Sensory Perception & Interaction Research Group

University of British Columbia

Full citation: 
Oram, L., MacLean, K.E., Kruchten, P., and Forster, B., “Crafting Diversity in Radiology Image Stack Scrolling: Control and Annotations,” in Proc. of Designing Interactive Systems (DIS), Vancouver, pp. 567-576, 2014.
Abstract: 
To make a single diagnosis, today's radiologists must examine thousands of images; yet little effort has been put into refining this time-consuming, repetitive task. Meanwhile, automatic or radiologist-generated annotations may impact how radiologists navigate image stacks as they review lesions of interest.
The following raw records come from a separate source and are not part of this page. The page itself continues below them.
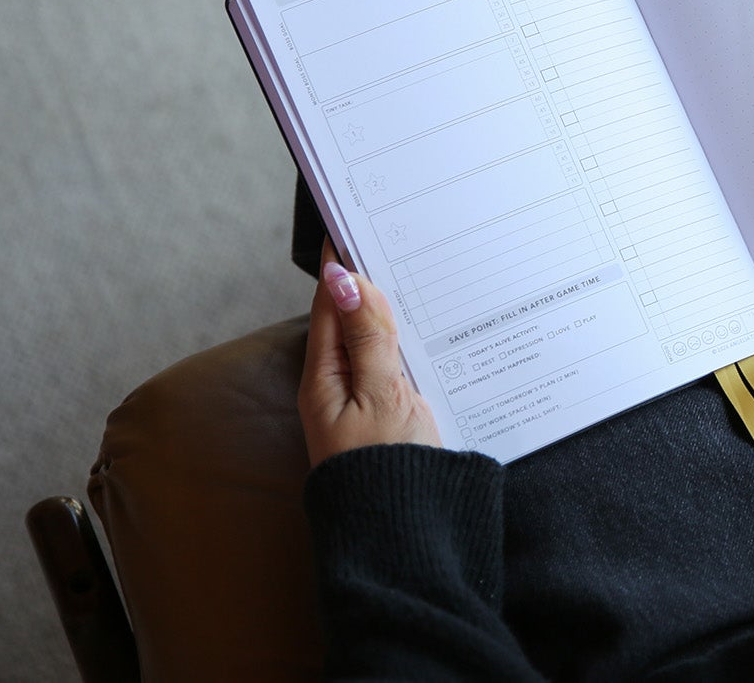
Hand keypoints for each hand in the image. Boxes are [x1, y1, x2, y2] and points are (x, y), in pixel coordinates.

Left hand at [298, 240, 441, 467]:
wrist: (406, 534)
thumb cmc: (389, 469)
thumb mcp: (382, 397)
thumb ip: (369, 339)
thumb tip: (345, 281)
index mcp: (325, 377)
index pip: (330, 303)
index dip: (341, 263)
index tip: (351, 220)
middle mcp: (339, 387)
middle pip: (351, 319)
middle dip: (368, 280)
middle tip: (391, 236)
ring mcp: (364, 403)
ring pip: (374, 341)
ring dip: (390, 309)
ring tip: (411, 269)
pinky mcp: (390, 417)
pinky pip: (393, 366)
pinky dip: (406, 342)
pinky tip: (427, 330)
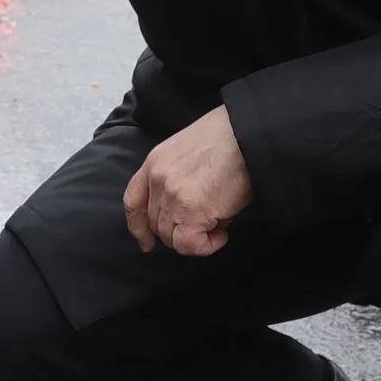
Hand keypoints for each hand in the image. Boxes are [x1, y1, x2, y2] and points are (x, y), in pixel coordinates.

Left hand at [123, 105, 251, 256]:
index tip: (146, 242)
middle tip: (207, 222)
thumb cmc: (229, 139)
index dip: (138, 227)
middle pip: (156, 224)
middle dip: (180, 230)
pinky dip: (206, 245)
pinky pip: (189, 244)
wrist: (248, 135)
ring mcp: (172, 195)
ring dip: (195, 238)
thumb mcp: (190, 153)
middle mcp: (158, 179)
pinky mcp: (191, 211)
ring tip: (219, 221)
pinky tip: (221, 234)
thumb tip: (189, 212)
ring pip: (171, 238)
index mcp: (155, 161)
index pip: (133, 201)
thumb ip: (179, 180)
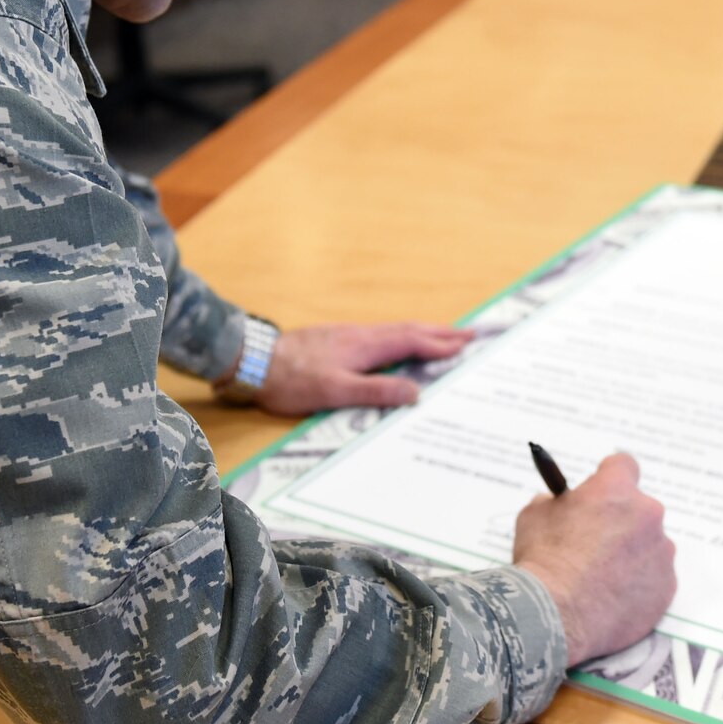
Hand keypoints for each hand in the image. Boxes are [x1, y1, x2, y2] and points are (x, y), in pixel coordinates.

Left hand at [248, 322, 471, 415]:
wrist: (253, 361)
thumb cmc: (292, 379)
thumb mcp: (335, 391)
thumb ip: (376, 392)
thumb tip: (416, 392)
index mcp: (366, 345)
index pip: (413, 342)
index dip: (441, 344)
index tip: (468, 344)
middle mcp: (361, 335)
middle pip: (409, 331)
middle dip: (440, 333)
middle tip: (469, 335)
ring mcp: (349, 335)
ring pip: (395, 331)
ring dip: (423, 333)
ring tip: (443, 337)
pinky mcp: (337, 340)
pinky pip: (382, 335)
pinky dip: (402, 338)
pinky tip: (398, 345)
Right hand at [512, 453, 676, 666]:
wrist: (556, 614)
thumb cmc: (543, 560)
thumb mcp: (534, 516)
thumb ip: (553, 503)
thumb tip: (557, 504)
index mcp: (615, 489)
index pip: (624, 465)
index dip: (609, 479)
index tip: (600, 494)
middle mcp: (647, 514)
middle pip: (639, 509)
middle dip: (621, 522)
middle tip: (596, 544)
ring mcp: (662, 551)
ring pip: (649, 546)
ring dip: (632, 555)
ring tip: (603, 579)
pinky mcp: (667, 586)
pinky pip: (655, 578)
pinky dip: (639, 585)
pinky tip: (613, 599)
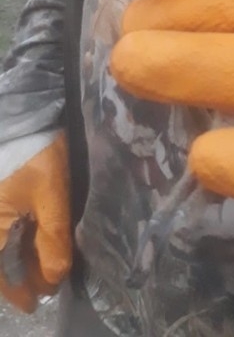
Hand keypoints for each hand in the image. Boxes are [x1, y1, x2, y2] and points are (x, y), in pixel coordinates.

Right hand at [0, 131, 71, 312]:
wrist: (21, 112)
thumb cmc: (36, 155)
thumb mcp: (52, 198)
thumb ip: (52, 242)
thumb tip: (52, 280)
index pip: (5, 278)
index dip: (23, 291)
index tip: (40, 297)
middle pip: (1, 263)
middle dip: (20, 275)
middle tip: (44, 280)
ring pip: (1, 247)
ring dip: (17, 257)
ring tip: (41, 261)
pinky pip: (2, 228)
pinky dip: (14, 238)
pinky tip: (30, 236)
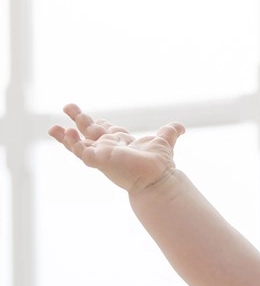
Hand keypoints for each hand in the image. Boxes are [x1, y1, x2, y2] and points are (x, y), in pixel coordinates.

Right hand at [48, 103, 184, 194]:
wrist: (158, 178)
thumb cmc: (159, 164)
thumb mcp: (163, 142)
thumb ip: (169, 133)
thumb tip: (180, 127)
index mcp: (120, 142)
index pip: (105, 130)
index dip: (98, 122)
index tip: (92, 116)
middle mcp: (109, 148)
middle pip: (89, 131)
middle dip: (78, 119)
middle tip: (68, 106)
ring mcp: (102, 155)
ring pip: (78, 145)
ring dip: (66, 137)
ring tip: (53, 129)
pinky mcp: (99, 160)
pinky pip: (81, 151)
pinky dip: (72, 144)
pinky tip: (66, 133)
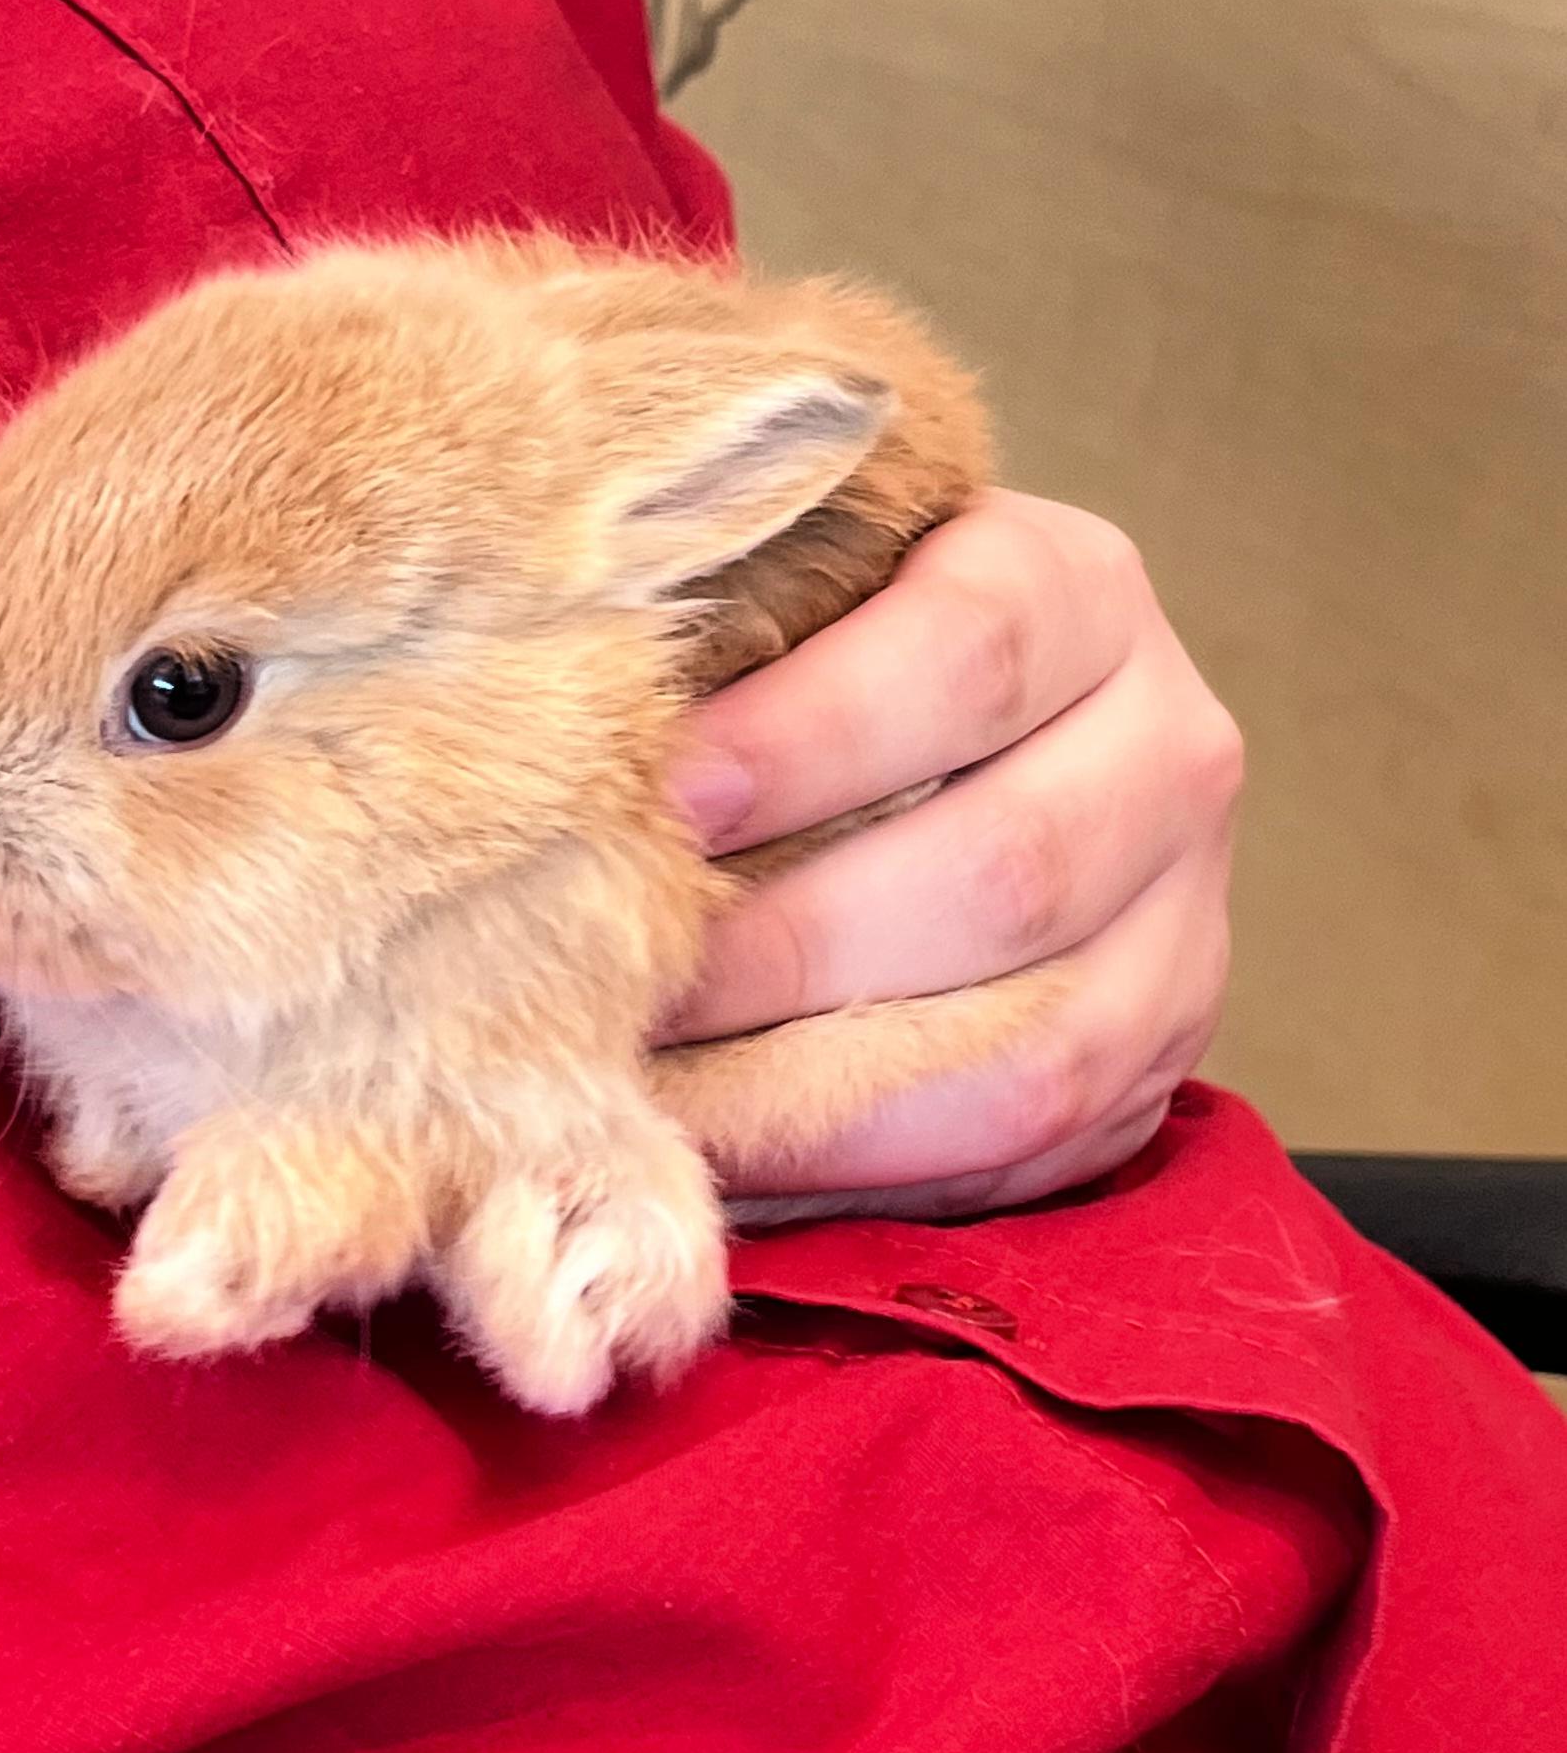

Observation and/or interviews of 19 radiologists revealed that stack scrolling dominated the resulting task examples. We iteratively crafted and obtained radiologist feedback for a variety of prototypes, then evaluated their scrolling and annotation-review support for lay users. With a simplified stack seeded with correct / incorrect annotations, we compared the effect of four scrolling techniques (traditional scrollwheel and click-and-drag, plus sliding-touch, and tilt rate control) and visual vs. haptic annotation cues on scrolling dynamics, detection accuracy and subjective factors. Scrollwheel was fastest overall, and combined visual / haptic annotation cues sped target-finding relative to either modality alone. We share insights on integrating our findings into radiologist practice.